Whoever these bastards were, they were hamstringing her entire fleet. She was back in the stone ages. They’d taken the drones, she couldn’t effectively pass orders to her people, and now they couldn’t even shoot back. The ADM had zero confidence in her missile and countermissile capabilities after the outer envelope of countermissiles passed harmlessly through the center of the dispersed enemy missiles.
“Don’t waste the missiles,” she ordered when the Gunnery OIC started prepping for a second wave of countermissiles. “Comms, order the wedges to Formation Tortus. We need to close the distance with these bastards to the point where we can just use old fire-and-forget gunnery principles.” No one liked to hear the complete degradation of the fleet’s combat capabilities, but reality didn’t care if you didn’t like it. It was what is was. “Guns start warming up those energy cannons. Things are going to get hot.”
The ADM gripped her chair and watched as twelve thousand missiles continued to barrel toward her formations. The ship’s AIs were still cataloging possibilities and refining results, but if she was the enemy, she’d shoot at the biggest and deadliest opponents first, which meant she would probably see her fair share of those missile barreling directly at Biggie sooner rather than later. Formation Tortus should help that with the battleships on either side of her drawing closer and providing overlapping defensive fields of fire, but her flagship was still going to take a beating.
As far as she could tell, this was a worst-case scenario. First Fleet wasn’t coming to the rescue.

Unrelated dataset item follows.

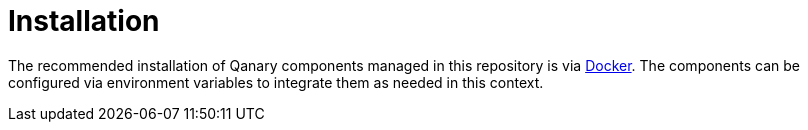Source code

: = Installation

The recommended installation of Qanary components managed in this repository is via https://www.docker.com[Docker].
The components can be configured via environment variables to integrate them as needed in this context.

They had to protect Earth. Even the other allied fleets in the system wouldn’t come for the same reason. If Second Fleet fell then Mars fell.
A surge of pride refocused her mind on the task at hand. She’d trained these people. Despite having task forces regularly sliced off to be sent away, she still believed Second Fleet was the best because of what she’d trained them to do. She needed them all to trust in that training now so they could send as many of these assholes as possible straight to hell.
she would have chuckled if she wasn’t busy getting her comms OIC to get in touch with the orbital cannons to arrange firing solutions that avoided friendly fire.